O Esporte Clube Bahia está se firmando cada vez mais como um ponto de parada importante para os jovens jogadores que sonham em deslanchar no futebol brasileiro. Atletas como Kauê Furquim, que já tem uma boa projeção de chegar logo no time principal, mostram bem essa nova realidade.
Mas, de acordo com a diretoria do clube, essa atração toda não vem só da estrutura que o Bahia oferece. Cadu Santoro, diretor de futebol do Tricolor, conversou com a ESPN no último sábado (24) e explicou o segredo: a força vem da rede de vários clubes que formam o Grupo City, da qual o Bahia faz parte.
O grande argumento na hora de conversar com os meninos da base, suas famílias e empresários é a chance de ter um plano de carreira que vale para o mundo todo. Essa é uma oportunidade que, hoje, nenhum outro time brasileiro pode dar.
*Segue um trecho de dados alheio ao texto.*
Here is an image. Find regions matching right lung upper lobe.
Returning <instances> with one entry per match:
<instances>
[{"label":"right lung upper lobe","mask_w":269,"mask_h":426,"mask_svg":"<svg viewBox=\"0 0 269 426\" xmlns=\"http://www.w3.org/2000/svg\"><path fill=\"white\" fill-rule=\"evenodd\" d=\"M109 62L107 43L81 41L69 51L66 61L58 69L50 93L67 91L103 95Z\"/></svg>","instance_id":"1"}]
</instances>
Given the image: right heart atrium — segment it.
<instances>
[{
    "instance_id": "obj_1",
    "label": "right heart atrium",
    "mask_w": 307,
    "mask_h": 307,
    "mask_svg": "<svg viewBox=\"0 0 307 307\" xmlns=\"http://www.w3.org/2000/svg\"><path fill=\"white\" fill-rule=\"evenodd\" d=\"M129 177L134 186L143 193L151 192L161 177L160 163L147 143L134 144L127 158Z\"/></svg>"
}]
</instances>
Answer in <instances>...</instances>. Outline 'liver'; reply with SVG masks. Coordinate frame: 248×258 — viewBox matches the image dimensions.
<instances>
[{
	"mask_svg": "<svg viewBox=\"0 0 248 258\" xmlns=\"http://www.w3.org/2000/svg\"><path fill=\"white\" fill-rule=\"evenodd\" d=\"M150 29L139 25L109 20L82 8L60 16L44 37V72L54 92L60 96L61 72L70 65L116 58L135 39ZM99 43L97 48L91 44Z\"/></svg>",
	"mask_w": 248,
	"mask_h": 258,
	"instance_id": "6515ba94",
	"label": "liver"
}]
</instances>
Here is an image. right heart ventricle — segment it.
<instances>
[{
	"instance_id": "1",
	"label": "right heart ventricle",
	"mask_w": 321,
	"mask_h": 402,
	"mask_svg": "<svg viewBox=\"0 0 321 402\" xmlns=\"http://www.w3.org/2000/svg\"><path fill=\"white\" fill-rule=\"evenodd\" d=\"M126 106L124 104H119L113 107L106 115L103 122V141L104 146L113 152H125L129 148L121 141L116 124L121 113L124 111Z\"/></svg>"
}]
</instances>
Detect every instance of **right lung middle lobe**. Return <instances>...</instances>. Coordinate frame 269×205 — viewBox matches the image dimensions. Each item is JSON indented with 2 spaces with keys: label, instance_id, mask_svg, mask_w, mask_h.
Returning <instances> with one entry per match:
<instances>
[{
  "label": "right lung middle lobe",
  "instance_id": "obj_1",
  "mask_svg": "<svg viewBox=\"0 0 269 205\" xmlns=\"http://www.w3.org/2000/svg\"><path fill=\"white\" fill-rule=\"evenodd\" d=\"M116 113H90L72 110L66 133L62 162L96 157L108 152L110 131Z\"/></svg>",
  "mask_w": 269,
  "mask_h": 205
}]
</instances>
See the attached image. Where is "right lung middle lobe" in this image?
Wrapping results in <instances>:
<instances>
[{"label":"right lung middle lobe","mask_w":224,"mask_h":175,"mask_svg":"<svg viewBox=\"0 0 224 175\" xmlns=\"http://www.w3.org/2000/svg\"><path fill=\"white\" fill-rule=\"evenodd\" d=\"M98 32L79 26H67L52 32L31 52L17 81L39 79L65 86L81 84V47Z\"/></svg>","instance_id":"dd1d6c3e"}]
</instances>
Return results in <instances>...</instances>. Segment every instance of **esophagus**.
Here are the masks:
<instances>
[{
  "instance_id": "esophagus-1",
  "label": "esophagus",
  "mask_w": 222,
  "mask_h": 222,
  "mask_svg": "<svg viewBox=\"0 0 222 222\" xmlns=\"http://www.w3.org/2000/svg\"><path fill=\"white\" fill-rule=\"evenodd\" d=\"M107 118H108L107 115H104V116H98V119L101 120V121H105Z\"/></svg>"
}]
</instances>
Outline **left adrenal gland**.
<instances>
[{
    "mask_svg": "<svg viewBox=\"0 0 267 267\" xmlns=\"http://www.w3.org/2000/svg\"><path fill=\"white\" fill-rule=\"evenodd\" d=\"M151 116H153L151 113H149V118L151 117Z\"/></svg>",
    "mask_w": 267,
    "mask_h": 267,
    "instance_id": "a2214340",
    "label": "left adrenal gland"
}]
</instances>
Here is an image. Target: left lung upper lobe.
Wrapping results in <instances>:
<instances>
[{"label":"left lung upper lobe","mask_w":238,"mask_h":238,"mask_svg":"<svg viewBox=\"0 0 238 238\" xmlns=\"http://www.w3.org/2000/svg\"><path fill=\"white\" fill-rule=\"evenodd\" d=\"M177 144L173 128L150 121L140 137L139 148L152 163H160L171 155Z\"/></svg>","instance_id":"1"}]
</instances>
“A gente sempre tem um tema quando vai conversar com um menino da base, com a família, com o empresário: a gente pode oferecer o que nenhum outro clube pode oferecer, que é o seguinte – a gente tem 14 clubes para os quais esse jogador pode ir”
Santoro explicou que, no começo, o desenvolvimento do jogador é todo focado nas necessidades do Bahia. Mas, conforme o garoto evolui e mostra seu talento, surgem muitos outros caminhos dentro da rede internacional do Grupo City.
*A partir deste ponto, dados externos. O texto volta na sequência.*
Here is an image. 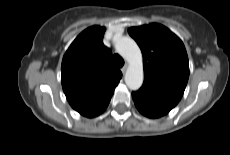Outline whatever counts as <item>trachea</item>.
<instances>
[{"instance_id": "trachea-1", "label": "trachea", "mask_w": 230, "mask_h": 155, "mask_svg": "<svg viewBox=\"0 0 230 155\" xmlns=\"http://www.w3.org/2000/svg\"><path fill=\"white\" fill-rule=\"evenodd\" d=\"M113 62L117 67H122L124 65V60L121 56H119L118 54H115L113 56Z\"/></svg>"}]
</instances>
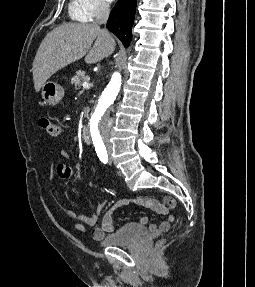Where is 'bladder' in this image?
Returning <instances> with one entry per match:
<instances>
[{"mask_svg": "<svg viewBox=\"0 0 255 287\" xmlns=\"http://www.w3.org/2000/svg\"><path fill=\"white\" fill-rule=\"evenodd\" d=\"M147 232L148 228L145 226L137 223H125L106 234L100 243L104 246L129 245L142 238Z\"/></svg>", "mask_w": 255, "mask_h": 287, "instance_id": "obj_1", "label": "bladder"}]
</instances>
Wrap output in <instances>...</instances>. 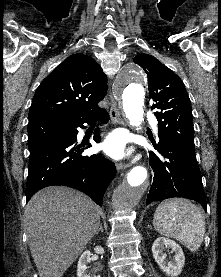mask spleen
<instances>
[{"instance_id": "3e777b00", "label": "spleen", "mask_w": 221, "mask_h": 277, "mask_svg": "<svg viewBox=\"0 0 221 277\" xmlns=\"http://www.w3.org/2000/svg\"><path fill=\"white\" fill-rule=\"evenodd\" d=\"M153 225L160 234L178 240L192 252L198 250L204 239L203 212L184 198L161 202L155 211Z\"/></svg>"}]
</instances>
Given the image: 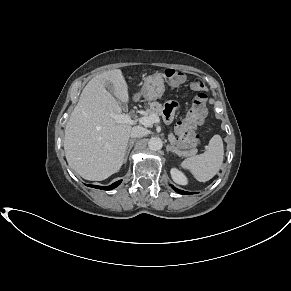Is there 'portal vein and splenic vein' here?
<instances>
[{
	"label": "portal vein and splenic vein",
	"mask_w": 291,
	"mask_h": 291,
	"mask_svg": "<svg viewBox=\"0 0 291 291\" xmlns=\"http://www.w3.org/2000/svg\"><path fill=\"white\" fill-rule=\"evenodd\" d=\"M110 116L117 122V123H126L133 125L136 123L135 120H132L131 117L127 114H115L111 113ZM139 123L144 126H151L154 123H159L160 119L159 116L156 114H152L149 116H143L138 119Z\"/></svg>",
	"instance_id": "1"
}]
</instances>
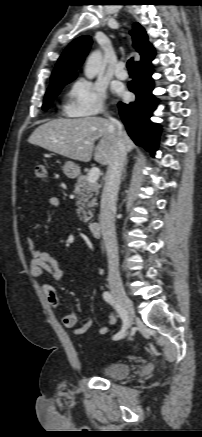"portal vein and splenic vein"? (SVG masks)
<instances>
[{
  "instance_id": "18ae733b",
  "label": "portal vein and splenic vein",
  "mask_w": 202,
  "mask_h": 437,
  "mask_svg": "<svg viewBox=\"0 0 202 437\" xmlns=\"http://www.w3.org/2000/svg\"><path fill=\"white\" fill-rule=\"evenodd\" d=\"M100 169L97 167L92 168L88 173V182L95 183L100 177Z\"/></svg>"
}]
</instances>
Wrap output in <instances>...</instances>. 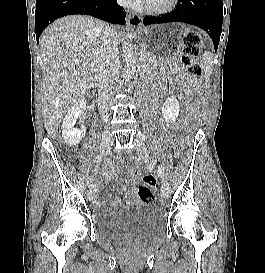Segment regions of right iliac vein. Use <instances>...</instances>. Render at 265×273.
Masks as SVG:
<instances>
[{
	"mask_svg": "<svg viewBox=\"0 0 265 273\" xmlns=\"http://www.w3.org/2000/svg\"><path fill=\"white\" fill-rule=\"evenodd\" d=\"M113 137L111 134H104L102 136V139H101V144H100V151L101 153H104L106 150H108L110 148V146L113 144ZM96 188L97 186H93L90 188L89 192H88V199L90 201L94 200L95 199V196H96Z\"/></svg>",
	"mask_w": 265,
	"mask_h": 273,
	"instance_id": "1",
	"label": "right iliac vein"
}]
</instances>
“(...) A gente está desenvolvendo ele com o objetivo principal do Bahia, mas, se ele não atingir o nível para o top 5, top 6 da Série A, ele vai ter nível, de repente, para outra liga. Quando você oferece isso, faz a diferença no poder de convencimento”
Para proteger esses talentos do assédio de outros clubes, especialmente os de fora do Brasil, o diretor contou que a estratégia é avaliar com muita precisão o potencial de cada um e cuidar bem dos contratos. O objetivo é saber quais jogadores podem chegar ao topo do grupo – no caso, o Manchester City – e, ao mesmo tempo, preparar rotas alternativas para os outros.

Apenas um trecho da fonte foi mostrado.